We ended each turn with the word “someday.” We used it like people with two-way radios use the word “over” — to indicate whose turn it was to speak. A typical conversation resulting from our game went something like this:
I want to travel the world someday.
I want to backpack across the United States someday.
I want to go to Hawaii someday.
I want to go surfing someday.
I want to learn to sail someday.
and it continued in that manner, always in the form of
I want to (do something) someday.
My friend and I agree that although this game helped us learn about one another’s aspirations in life, it did not help us actually accomplish them. The problem was clear:
“Someday” is too ambiguous. It’s not a goal, a deadline, or an estimation — it’s an unspecified time in the future so indefinite that it’s borderline fantasy. As a result, it tends to promote inaction rather than action.
Telling yourself that you want to do something someday doesn’t accomplish much — yet it’s human nature to think this way. People commonly proclaim “I want to get married someday,” or “I want to be rich someday.”
They have good reason for being so unspecific: It’s comforting to make goals that lack a due date. There’s no pressure to get it done immediately because there’s always tomorrow. In other words:
There’s always the rest of your life for your perfect “Someday” to arrive. Unfortunately, that’s the myth.

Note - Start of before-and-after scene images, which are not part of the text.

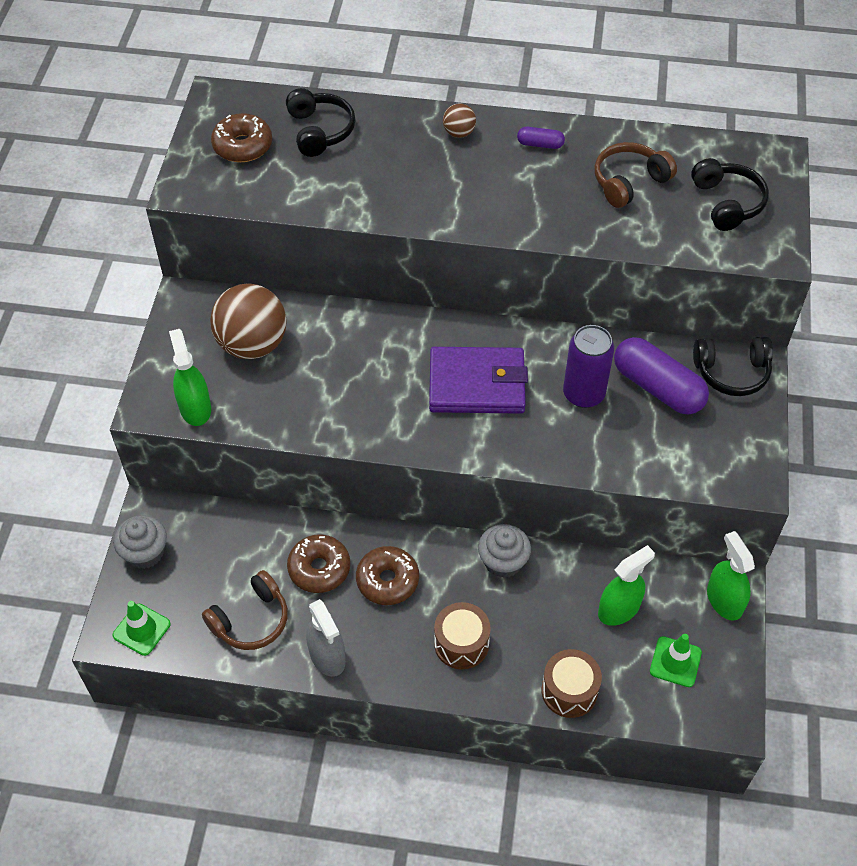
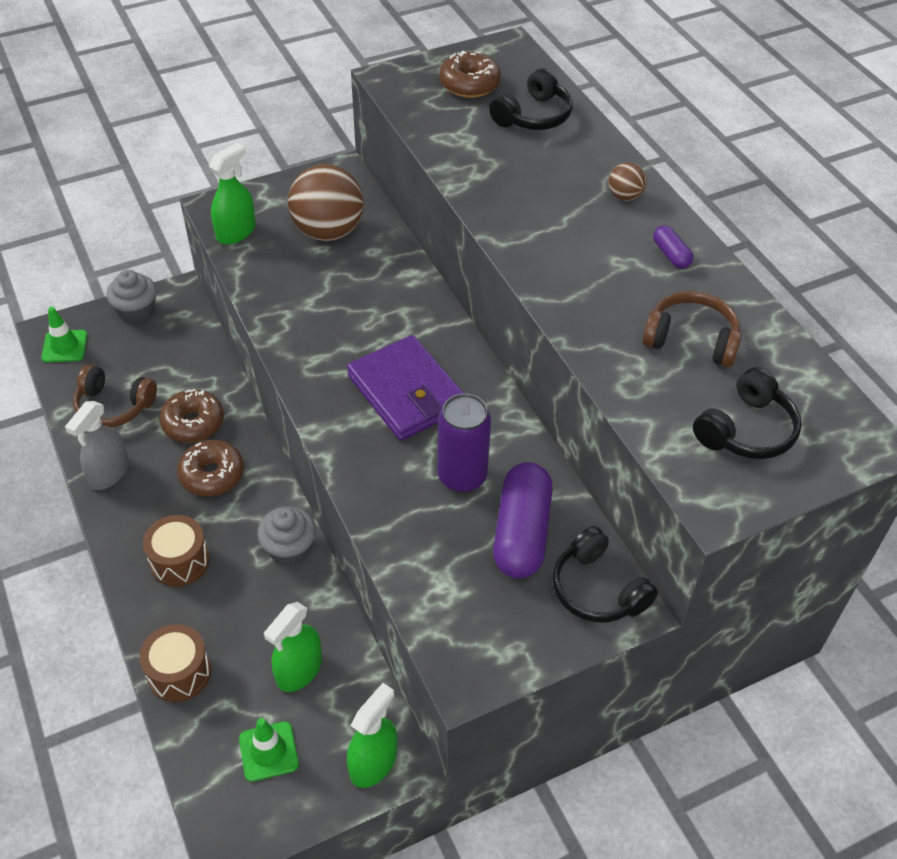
camera: 55 degrees right, 5 degrees down
green spray bottle [598,545,655,626] -> green spray bottle turned 105 degrees clockwise [264,602,322,692]

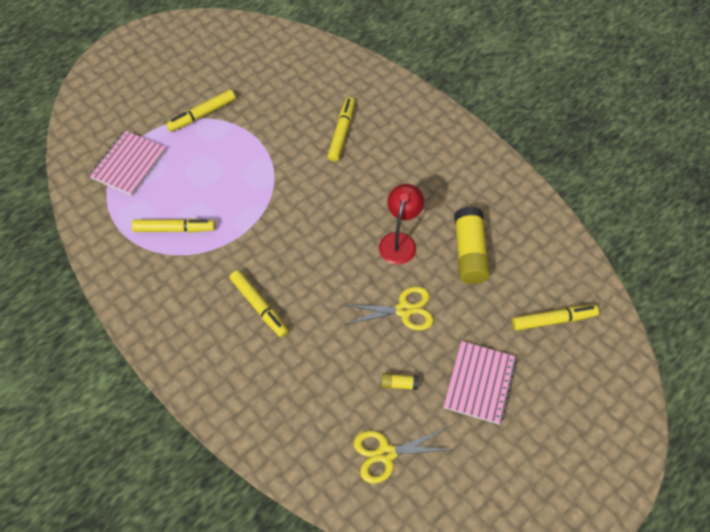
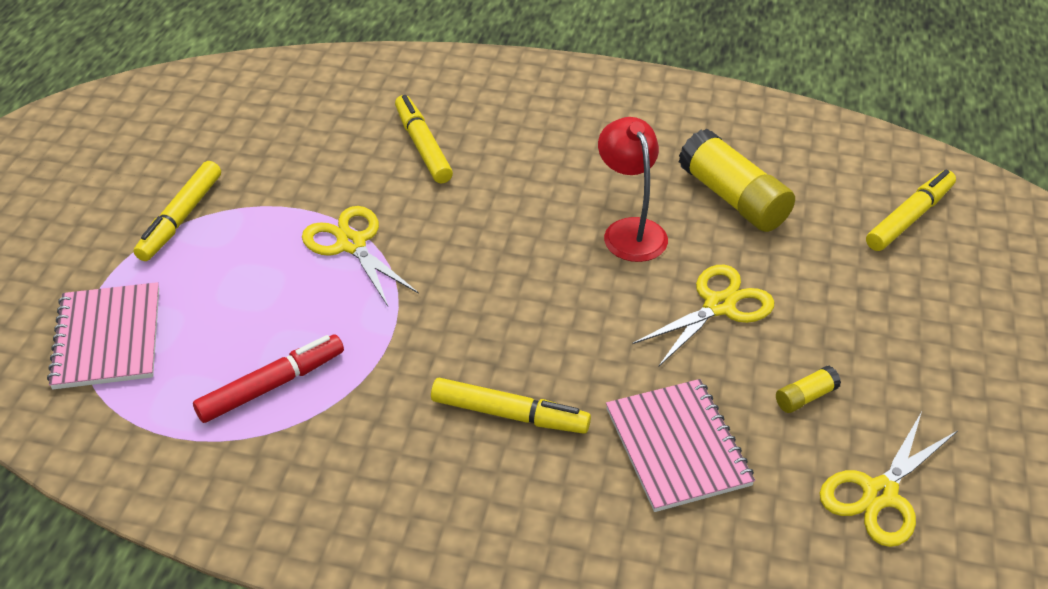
camera: 35 degrees left, 15 degrees down
yellow marker [132,218,215,233] -> red marker [193,335,344,423]
pink notebook [444,341,517,425] -> pink notebook moved to [606,379,755,512]
none -> yellow scissors [302,206,419,306]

The truth is, you won’t experience that “Someday” you’re looking forward to unless you take action today. When you convince yourself that you have the rest of your life to do something, you’ll experience day after day of inaction until you’ve lost your chance to actually do it. I learned this through a close friend of mine who, tragically, learned it the hard way:
His mother went to the hospital for routine surgery. She died. She was among the few “one in a million” cases where the patient doesn’t wake up from the anesthetic.
Suddenly, all of the plans that my friend hoped to do with his mom “Someday” could no longer be done. She was gone, and she took all the future opportunities with her. There was no time left to learn how to make her deviled eggs. There was no time left to make a cookbook. There was no time left to even say goodbye.
That’s why you can’t make plans for someday. One of my favorite authors writes how “folks who have one foot in the future and the other in the past and spend their time pissin all over today because of it.” (Stephen King, from Four Past Midnight) — I agree wholeheartedly.
If you find yourself saying “I wish I had (done something differently),” the thing to do is let it go. Don’t live in your past.
If you find yourself saying “I want to (do something) someday,” the thing to do is change your outlook. Don’t live in your future.
Remember, “Someday” is a myth — all you have is the present. Live in it.